Dr. Scott continued that there is wide-spread confusion among the lay public (blacks and white) about the differences between sickle cell anemia and trait.
  
"Even the literature put out by HEW is confusing," he noted.

THE PHYSICIAN added he deplored the use of the sickle cell problem by unscrupulous or misguided fund raisers and promoters across the country. 
  
But there was a cadre of apparently angry young black physicians at the meeting who claimed sickle cell screening programs are out-and-out white racist plots of black genocide.
  
"I question the extraordinary generosity of the federal government," stated Alyce C. Gullattee, MD, associate professor of psychiatry, Howard U. "Our government tends to be somewhat euthanistic even though it does not say so. It's always easier to eliminate difficult problems than find way to treat them."
  
Dr. Gullattee claimed that she knew of instances where sterilization had been recommended for children as young as 12 years because they carried sickle cell trait.

"I BELIEVE our American government has found its most subtle method for carrying out its racist policy of controlling black survival," she charged.
  
George C. Gardiner, MD, an internist with Philadelphia's Health Law Project, added, "I think we're being diverted from the many problems of dissent in our communities. We're being diverted from hypertension, lead poisoning, poor nutrition and poor housing. They are trying to obtain our loyalty by what amounts to a drop in the bucket."
  
Nevertheless the NMA House of Delegates endorsed sickle cell screening programs, in concept, if they put proper emphasis on counseling.
  
Even HEW Secretary Elliot L. Richardson, during his address to the NMA House, admitted that sickle cell disease kills only 340 black Americans yearly, while one of every seven blacks suffers from hypertension and this vast disease yearly claims approximately 13,500 black lives.

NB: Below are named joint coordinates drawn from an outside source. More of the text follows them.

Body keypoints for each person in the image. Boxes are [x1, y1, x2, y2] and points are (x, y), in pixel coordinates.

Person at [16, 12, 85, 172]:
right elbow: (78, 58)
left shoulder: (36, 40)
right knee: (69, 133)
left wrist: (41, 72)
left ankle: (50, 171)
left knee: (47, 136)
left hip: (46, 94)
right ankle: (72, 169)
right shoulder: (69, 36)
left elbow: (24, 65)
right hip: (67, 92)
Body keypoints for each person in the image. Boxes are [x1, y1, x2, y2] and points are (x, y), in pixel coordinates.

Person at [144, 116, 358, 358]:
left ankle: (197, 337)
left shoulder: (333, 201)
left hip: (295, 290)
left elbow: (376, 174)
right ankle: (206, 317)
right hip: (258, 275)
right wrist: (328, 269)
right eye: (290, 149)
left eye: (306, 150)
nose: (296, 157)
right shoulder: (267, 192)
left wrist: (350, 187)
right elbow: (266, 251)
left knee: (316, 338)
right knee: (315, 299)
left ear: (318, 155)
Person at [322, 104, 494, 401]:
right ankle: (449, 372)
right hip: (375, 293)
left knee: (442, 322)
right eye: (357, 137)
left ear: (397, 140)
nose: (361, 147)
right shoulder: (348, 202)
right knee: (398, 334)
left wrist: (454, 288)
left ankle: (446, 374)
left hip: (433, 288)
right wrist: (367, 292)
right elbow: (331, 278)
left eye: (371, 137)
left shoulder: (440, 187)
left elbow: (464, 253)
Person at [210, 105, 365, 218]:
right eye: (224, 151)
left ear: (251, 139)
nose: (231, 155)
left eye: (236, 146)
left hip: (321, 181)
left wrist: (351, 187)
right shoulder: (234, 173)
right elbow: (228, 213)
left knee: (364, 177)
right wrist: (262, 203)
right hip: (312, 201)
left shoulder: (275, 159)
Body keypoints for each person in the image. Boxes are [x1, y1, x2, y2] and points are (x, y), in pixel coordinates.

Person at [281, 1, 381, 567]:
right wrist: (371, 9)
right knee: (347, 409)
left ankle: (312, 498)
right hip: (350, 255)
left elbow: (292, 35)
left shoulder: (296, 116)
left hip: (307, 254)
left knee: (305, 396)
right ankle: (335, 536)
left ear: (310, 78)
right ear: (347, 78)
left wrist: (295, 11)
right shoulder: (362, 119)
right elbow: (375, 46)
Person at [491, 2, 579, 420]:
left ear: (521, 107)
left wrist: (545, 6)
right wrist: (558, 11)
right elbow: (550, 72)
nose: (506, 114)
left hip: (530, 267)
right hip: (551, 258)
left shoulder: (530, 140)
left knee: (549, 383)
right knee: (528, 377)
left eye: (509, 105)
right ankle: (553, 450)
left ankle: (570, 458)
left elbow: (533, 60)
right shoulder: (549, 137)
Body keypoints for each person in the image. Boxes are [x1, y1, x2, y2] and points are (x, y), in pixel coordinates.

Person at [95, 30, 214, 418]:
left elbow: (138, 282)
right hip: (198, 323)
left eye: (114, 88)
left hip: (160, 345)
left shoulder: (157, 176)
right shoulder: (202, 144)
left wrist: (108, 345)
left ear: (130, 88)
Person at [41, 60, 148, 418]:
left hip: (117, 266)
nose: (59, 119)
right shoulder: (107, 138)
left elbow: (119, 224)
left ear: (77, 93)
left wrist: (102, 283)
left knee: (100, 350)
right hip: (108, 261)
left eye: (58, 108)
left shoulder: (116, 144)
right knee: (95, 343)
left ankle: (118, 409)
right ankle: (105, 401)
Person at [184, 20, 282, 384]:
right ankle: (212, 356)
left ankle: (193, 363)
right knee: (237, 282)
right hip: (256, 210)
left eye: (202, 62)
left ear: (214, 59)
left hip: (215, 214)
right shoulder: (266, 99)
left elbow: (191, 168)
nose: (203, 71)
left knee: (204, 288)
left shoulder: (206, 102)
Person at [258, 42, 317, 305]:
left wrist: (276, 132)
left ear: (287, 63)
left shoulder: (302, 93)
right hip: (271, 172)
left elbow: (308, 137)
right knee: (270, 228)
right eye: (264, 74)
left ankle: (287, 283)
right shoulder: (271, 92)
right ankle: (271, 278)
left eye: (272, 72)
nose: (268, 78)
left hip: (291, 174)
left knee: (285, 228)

EMERSON C. Walden, MD, NMAs outgoing president, said he believed the federal government's new hypertension program was a direct result of NMA efforts during the past year to convince government officials that hypertension is not only a bigger problem than sickle cell in the black community but also a more treatable one.
  
While in Kansas City, Secretary Richardson pleaded for the support of black physicians in launching the hypertension program.
  
"That is my principal reason for being with you today," Richardson told the delegates, "To solicit your support and to ask you to carry the message and effort into your own communities."

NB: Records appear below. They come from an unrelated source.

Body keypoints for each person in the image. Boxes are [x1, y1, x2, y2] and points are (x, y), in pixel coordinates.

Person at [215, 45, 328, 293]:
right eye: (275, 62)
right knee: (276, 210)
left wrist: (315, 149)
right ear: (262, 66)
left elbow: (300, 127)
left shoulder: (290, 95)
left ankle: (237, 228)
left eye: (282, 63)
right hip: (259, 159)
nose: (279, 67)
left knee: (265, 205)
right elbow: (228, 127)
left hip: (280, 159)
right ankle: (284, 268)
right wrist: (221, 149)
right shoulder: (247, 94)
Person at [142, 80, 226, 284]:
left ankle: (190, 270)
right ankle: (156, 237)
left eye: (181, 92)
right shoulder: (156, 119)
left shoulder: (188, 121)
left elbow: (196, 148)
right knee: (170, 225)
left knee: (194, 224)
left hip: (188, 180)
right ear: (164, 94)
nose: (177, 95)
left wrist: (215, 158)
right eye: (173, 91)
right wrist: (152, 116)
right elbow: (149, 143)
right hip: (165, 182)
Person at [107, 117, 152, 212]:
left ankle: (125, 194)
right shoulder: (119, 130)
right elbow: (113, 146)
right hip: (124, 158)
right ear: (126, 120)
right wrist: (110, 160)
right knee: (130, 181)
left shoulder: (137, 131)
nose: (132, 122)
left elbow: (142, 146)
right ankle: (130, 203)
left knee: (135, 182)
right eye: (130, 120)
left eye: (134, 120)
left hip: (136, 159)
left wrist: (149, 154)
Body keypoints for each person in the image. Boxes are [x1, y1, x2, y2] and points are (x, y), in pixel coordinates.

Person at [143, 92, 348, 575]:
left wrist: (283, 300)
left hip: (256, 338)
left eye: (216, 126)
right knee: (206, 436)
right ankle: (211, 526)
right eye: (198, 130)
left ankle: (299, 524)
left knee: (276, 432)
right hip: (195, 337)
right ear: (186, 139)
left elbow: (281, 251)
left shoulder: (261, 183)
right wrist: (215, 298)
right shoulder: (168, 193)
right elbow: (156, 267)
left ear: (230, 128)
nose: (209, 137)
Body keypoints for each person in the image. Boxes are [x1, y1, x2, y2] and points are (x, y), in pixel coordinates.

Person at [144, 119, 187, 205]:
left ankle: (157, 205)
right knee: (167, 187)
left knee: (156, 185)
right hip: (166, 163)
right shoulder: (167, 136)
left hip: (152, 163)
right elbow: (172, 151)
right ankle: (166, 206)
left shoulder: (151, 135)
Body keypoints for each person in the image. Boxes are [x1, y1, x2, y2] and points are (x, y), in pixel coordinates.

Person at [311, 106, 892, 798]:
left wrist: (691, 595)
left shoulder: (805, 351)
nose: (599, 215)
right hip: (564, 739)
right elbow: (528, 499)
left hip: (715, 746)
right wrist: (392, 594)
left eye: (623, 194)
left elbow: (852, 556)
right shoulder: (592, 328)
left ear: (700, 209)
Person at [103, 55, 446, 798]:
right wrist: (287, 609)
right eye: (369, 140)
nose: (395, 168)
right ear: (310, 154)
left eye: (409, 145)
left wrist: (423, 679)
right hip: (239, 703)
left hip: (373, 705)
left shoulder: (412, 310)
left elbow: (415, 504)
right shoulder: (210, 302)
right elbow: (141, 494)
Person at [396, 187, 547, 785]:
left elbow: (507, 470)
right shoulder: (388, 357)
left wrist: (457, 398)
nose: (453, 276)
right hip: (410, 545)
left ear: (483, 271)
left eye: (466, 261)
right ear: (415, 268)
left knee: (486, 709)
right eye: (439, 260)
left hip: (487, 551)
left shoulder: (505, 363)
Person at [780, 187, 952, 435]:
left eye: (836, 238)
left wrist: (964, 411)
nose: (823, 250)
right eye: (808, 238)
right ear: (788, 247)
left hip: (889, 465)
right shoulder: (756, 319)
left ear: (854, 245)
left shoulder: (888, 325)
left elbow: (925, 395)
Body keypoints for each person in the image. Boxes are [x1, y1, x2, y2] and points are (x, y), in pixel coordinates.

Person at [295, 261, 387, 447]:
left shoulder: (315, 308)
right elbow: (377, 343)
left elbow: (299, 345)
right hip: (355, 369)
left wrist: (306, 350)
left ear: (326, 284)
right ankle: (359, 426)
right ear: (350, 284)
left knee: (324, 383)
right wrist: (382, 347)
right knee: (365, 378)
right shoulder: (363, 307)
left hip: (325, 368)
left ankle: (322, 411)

THE NMA HOUSE promptly offered the secretary assistance and then created its own 20-member hypertension task force headed by John B. Johnson, MD, chairman of the NMA scientific assembly and professor of medicine at Howard.
  
Dr. Johnson said the NMA effort will try to avoid duplicating the national effort. But he added that since twice as many black Americans die of the disease as white Americans, the NMA "would be derelict—if we did not do something to help stem the tide of this devastating disease."
  
"We will assume a reinforcing and supporting role towards the federal program," Dr. Johnson contined. "We will get involved with the black community health centers, private agencies, and churches to get the word to the public."